1: Bus=0x25:00 DevId=0x1E89 6GB NVIDIA GeForce RTX 2060
Standard 5-minute test of 1: Bus=0x25:00 DevId=0x1E89 6GB NVIDIA GeForce RTX 2060
1 iteration. Passed 0.0318 seconds written: 2.5GB 248.9GB/sec checked: 5.0GB 230.0GB/sec
35 iteration. Passed 1.0058 seconds written: 85.0GB 254.8GB/sec checked: 170.0GB 252.9GB/sec
203 iteration. Passed 5.0038 seconds written: 420.0GB 251.0GB/sec checked: 840.0GB 252.2GB/sec
1209 iteration. Passed 30.0104 seconds written: 2515.0GB 249.9GB/sec checked: 5030.0GB 252.2GB/sec
2215 iteration. Passed 30.0063 seconds written: 2515.0GB 251.5GB/sec checked: 5030.0GB 251.4GB/sec
3221 iteration. Passed 30.0172 seconds written: 2515.0GB 251.6GB/sec checked: 5030.0GB 251.2GB/sec
4226 iteration. Passed 30.0148 seconds written: 2512.5GB 251.4GB/sec checked: 5025.0GB 251.0GB/sec
5233 iteration. Passed 30.0181 seconds written: 2517.5GB 252.1GB/sec checked: 5035.0GB 251.4GB/sec
6238 iteration. Passed 30.0200 seconds written: 2512.5GB 251.5GB/sec checked: 5025.0GB 250.9GB/sec
7244 iteration. Passed 30.0178 seconds written: 2515.0GB 251.8GB/sec checked: 5030.0GB 251.1GB/sec
8248 iteration. Passed 30.0240 seconds written: 2510.0GB 251.4GB/sec checked: 5020.0GB 250.5GB/sec
9251 iteration. Passed 30.0228 seconds written: 2507.5GB 251.0GB/sec checked: 5015.0GB 250.3GB/sec
Standard 5-minute test PASSed! Just press Ctrl+C unless you plan long test run.
Extended endless test started; testing more than 2 hours is usually unneeded
use Ctrl+C to stop it when you decide it’s enough
^C
memtest_vulkan: no any errors, testing PASSed.
press any key to continue…

I think I’m going to try getting a new power supply and go from there. I have a smaller one, so I’m starting to suspect it is related to my new CPU and increased power requirements.

1 Like

Update:
After going through nvidia-settings again, I noticed that my GPU power draw never reaches 100W (even while experiencing performance issues like frame drops), while the Default TGP is listed as 160.0 W.

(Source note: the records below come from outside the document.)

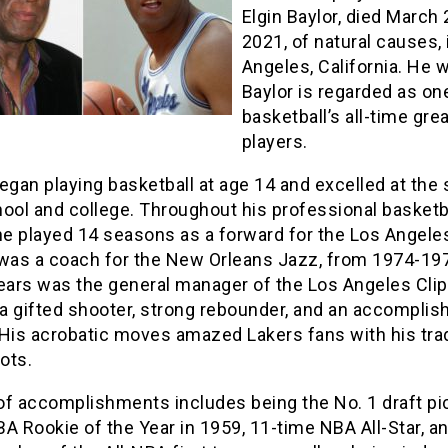
Elgin Baylor, died March 
2021, of natural causes, 
Angeles, California. He 
Baylor is regarded as on
basketball’s all-time gre
players.
egan playing basketball at age 14 and excelled at the 
ool and college. Throughout his professional basketb
he played 14 seasons as a forward for the Los Angele
 was a coach for the New Orleans Jazz, from 1974-19
years was the general manager of the Los Angeles Clip
a gifted shooter, strong rebounder, and an accomplis
 His acrobatic moves amazed Lakers fans with his tr
ots.
 of accomplishments includes being the No. 1 draft pi
A Rookie of the Year in 1959, 11-time NBA All-Star, an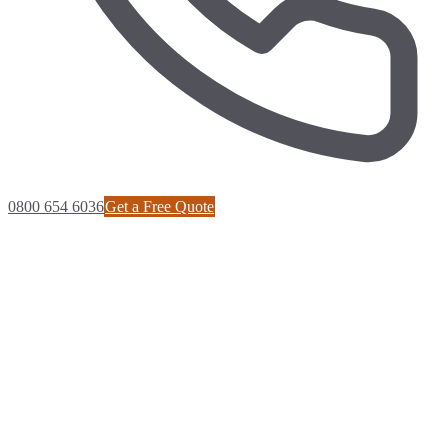
0800 654 6036
Get a Free Quote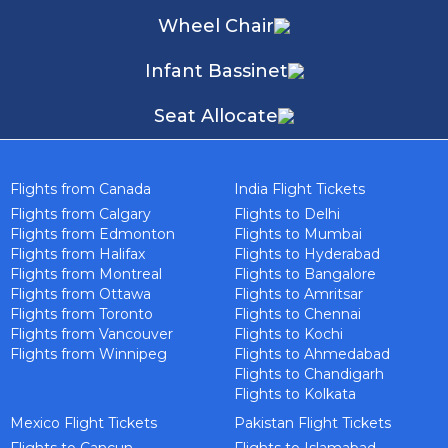
Wheel Chair
Infant Bassinet
Seat Allocate
Flights from Canada
India Flight Tickets
Flights from Calgary
Flights to Delhi
Flights from Edmonton
Flights to Mumbai
Flights from Halifax
Flights to Hyderabad
Flights from Montreal
Flights to Bangalore
Flights from Ottawa
Flights to Amritsar
Flights from Toronto
Flights to Chennai
Flights from Vancouver
Flights to Kochi
Flights from Winnipeg
Flights to Ahmedabad
Flights to Chandigarh
Flights to Kolkata
Mexico Flight Tickets
Pakistan Flight Tickets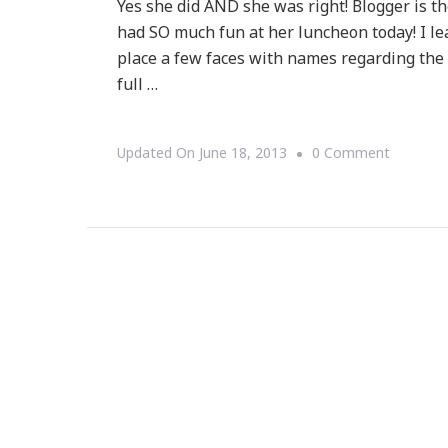
Yes she did AND she was right! Blogger is t
had SO much fun at her luncheon today! I l
place a few faces with names regarding the
full …
On
Updated On
June 18, 2013
0 Comment
Talking
With
Tami
Says
~
Blogger
Is
The
New
Entrepre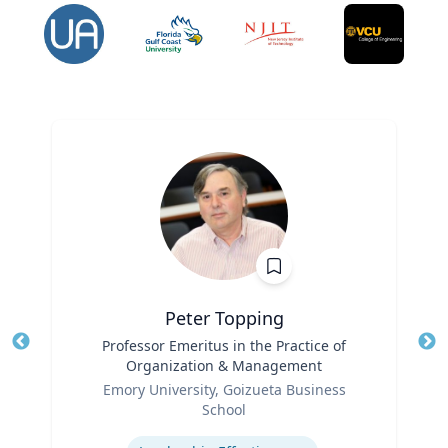
Peter Topping
Title
Professor Emeritus in the Practice of
Tit
Organization & Management
Ro
Role
Emory University, Goizueta Business
Ex
School
Expertise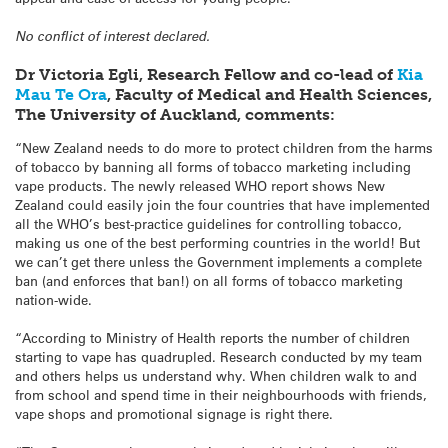
No conflict of interest declared.
Dr Victoria Egli, Research Fellow and co-lead of
Kia
Mau Te Ora
, Faculty of Medical and Health Sciences,
The University of Auckland, comments:
“New Zealand needs to do more to protect children from the harms
of tobacco by banning all forms of tobacco marketing including
vape products. The newly released WHO report shows New
Zealand could easily join the four countries that have implemented
all the WHO’s best-practice guidelines for controlling tobacco,
making us one of the best performing countries in the world! But
we can’t get there unless the Government implements a complete
ban (and enforces that ban!) on all forms of tobacco marketing
nation-wide.
“According to Ministry of Health reports the number of children
starting to vape has quadrupled. Research conducted by my team
and others helps us understand why. When children walk to and
from school and spend time in their neighbourhoods with friends,
vape shops and promotional signage is right there.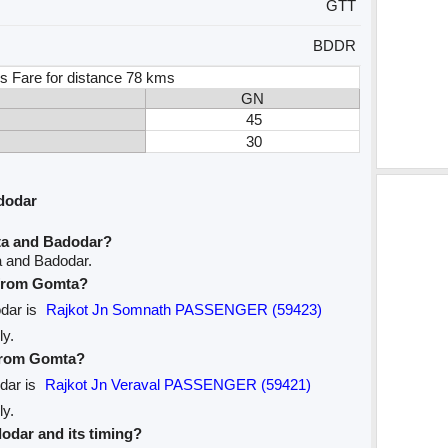
GTT
BDDR
s Fare for distance 78 kms
GN
45
30
dodar
ta and Badodar?
a and Badodar.
e from Gomta?
odar is
Rajkot Jn Somnath PASSENGER (59423)
ly.
 from Gomta?
odar is
Rajkot Jn Veraval PASSENGER (59421)
ly.
dodar and its timing?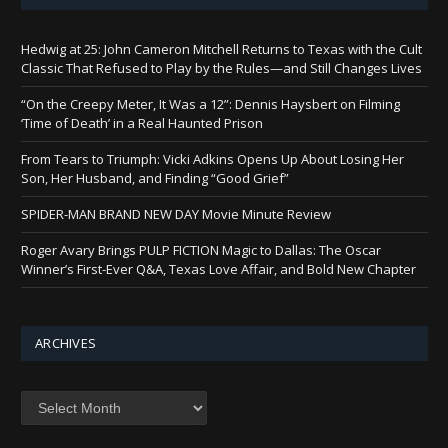
Hedwig at 25: John Cameron Mitchell Returns to Texas with the Cult
Classic That Refused to Play by the Rules—and Still Changes Lives
“On the Creepy Meter, It Was a 12”: Dennis Haysbert on Filming
‘Time of Death’ in a Real Haunted Prison
From Tears to Triumph: Vicki Adkins Opens Up About Losing Her
Son, Her Husband, and Finding “Good Grief”
SPIDER-MAN BRAND NEW DAY Movie Minute Review
Roger Avary Brings PULP FICTION Magic to Dallas: The Oscar
Winner’s First-Ever Q&A, Texas Love Affair, and Bold New Chapter
ARCHIVES
Archives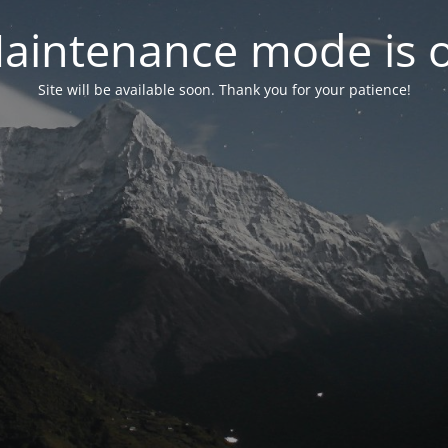
aintenance mode is 
Site will be available soon. Thank you for your patience!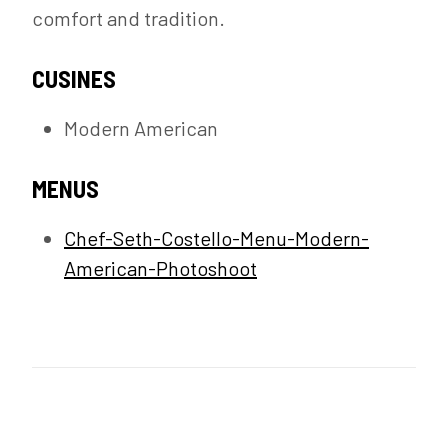
comfort and tradition.
CUSINES
Modern American
MENUS
Chef-Seth-Costello-Menu-Modern-
American-Photoshoot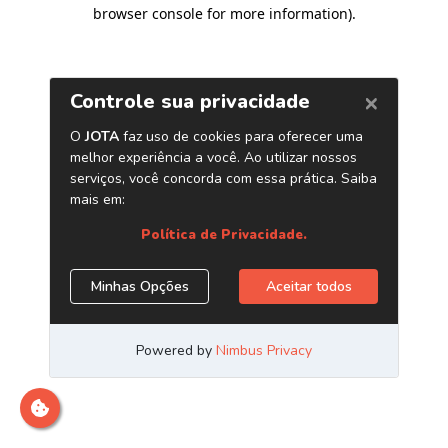
browser console for more information)
.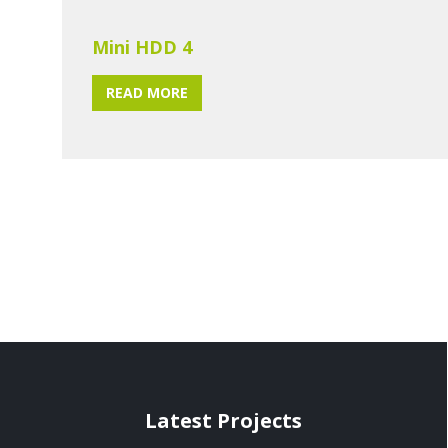
Mini HDD 4
READ MORE
Latest Projects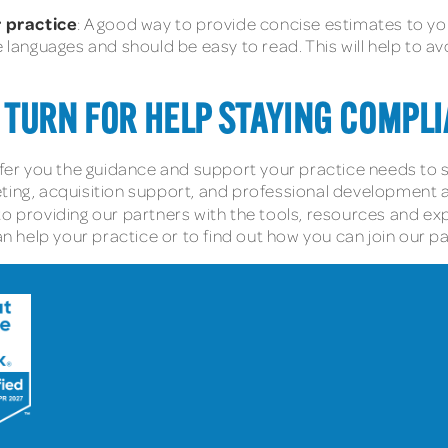
 practice
: A good way to provide concise estimates to yo
e languages and should be easy to read. This will help to a
 TURN FOR HELP STAYING COMPLI
fer you the guidance and support your practice needs to s
ting, acquisition support, and professional development are
to providing our partners with the tools, resources and ex
help your practice or to find out how you can join our pa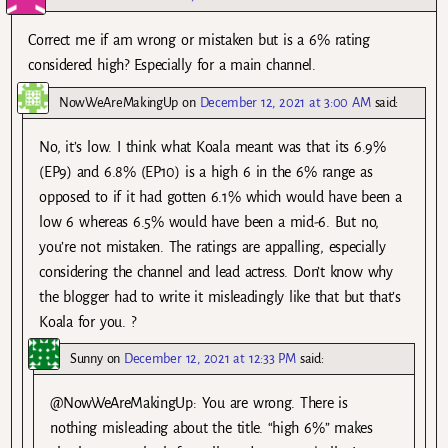
Correct me if am wrong or mistaken but is a 6% rating
considered high? Especially for a main channel.
NowWeAreMakingUp
on
December 12, 2021 at 3:00 AM
said:
No, it’s low. I think what Koala meant was that its 6.9%
(EP9) and 6.8% (EP10) is a high 6 in the 6% range as
opposed to if it had gotten 6.1% which would have been a
low 6 whereas 6.5% would have been a mid-6. But no,
you’re not mistaken. The ratings are appalling, especially
considering the channel and lead actress. Don’t know why
the blogger had to write it misleadingly like that but that’s
Koala for you. ?
Sunny
on
December 12, 2021 at 12:33 PM
said:
@NowWeAreMakingUp: You are wrong. There is
nothing misleading about the title. “high 6%” makes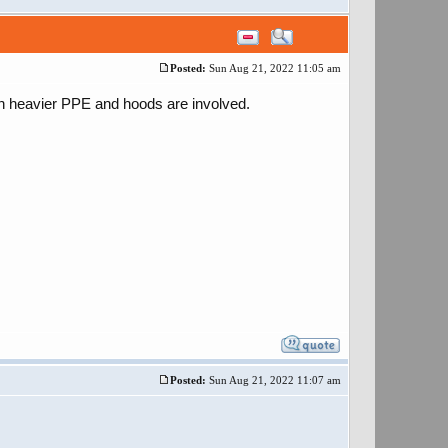
Posted:
Sun Aug 21, 2022 11:05 am
en heavier PPE and hoods are involved.
Posted:
Sun Aug 21, 2022 11:07 am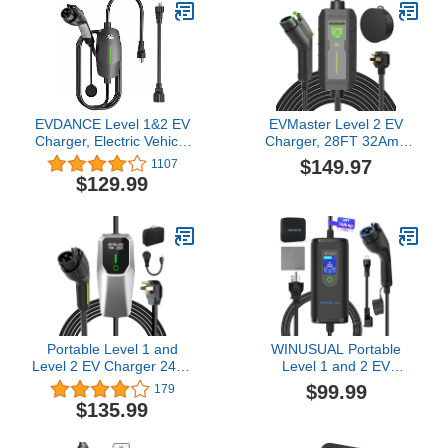
EVDANCE Level 1&2 EV
EVMaster Level 2 EV
Charger, Electric Vehicle
Charger, 28FT 32Amp
Portable Charger with
240Volt Electric Vehicle
$149.97
1107
25FT Cable, Home EV
Portable Charger with
$129.99
Charging Station for
NEMA 14-50P Plug, EV
J1772 Electric Cars, 12A
Charging Station for
120V/16A 240V, NEMA
J1772 Electric Cars
5-15 & NEMA 6-20 Plug
Portable Level 1 and
WINUSUAL Portable
Level 2 EV Charger 240V
Level 1 and 2 EV
32A (7.68kw) with 26ft
Charger,16A 110-240V
$99.99
179
Charging Cable NEMA
with Fix Time Charge,
$135.99
14-50 5-15 for SAE-
20FT Cable, NEMA 6-20
J1772 Electric Vehicles
Plug and NEMA 5-15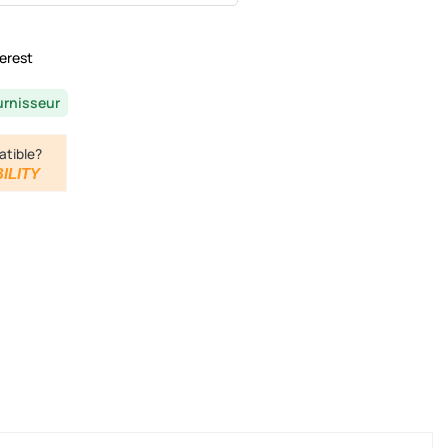
erest
urnisseur
atible?
ILITY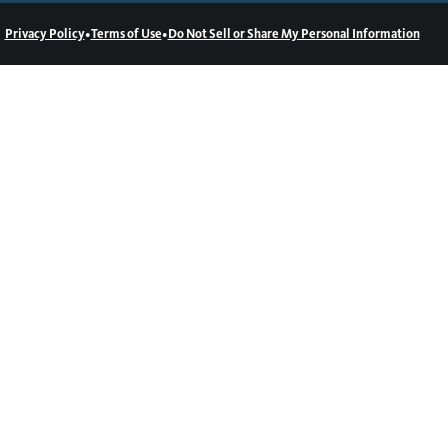
•
•
Privacy Policy
Terms of Use
Do Not Sell or Share My Personal Information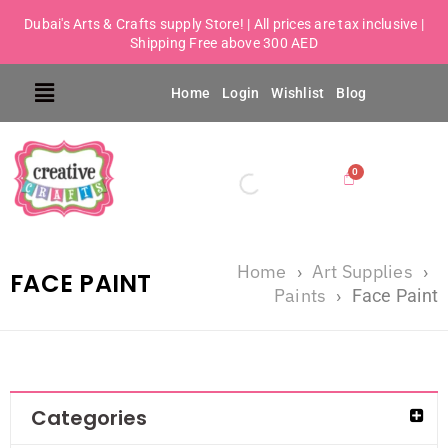
Dubai's Arts & Crafts supply Store! | All prices are tax inclusive |
Shipping Free above 300 AED
Home
Login
Wishlist
Blog
Home
Art Supplies
›
›
FACE PAINT
Paints
›
Face Paint
Categories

This makes me think that it is indeed a power supply issue. Unfortunately, I likely won't have money to replace it until after this thread autolocks, and I don't want to spam the thread, so I'll mark it as solved, with the assumption that a 100 W or more upgrade to the PSU will solve the issue.

This topic was automatically closed 2 days after the last reply. New replies are no longer allowed.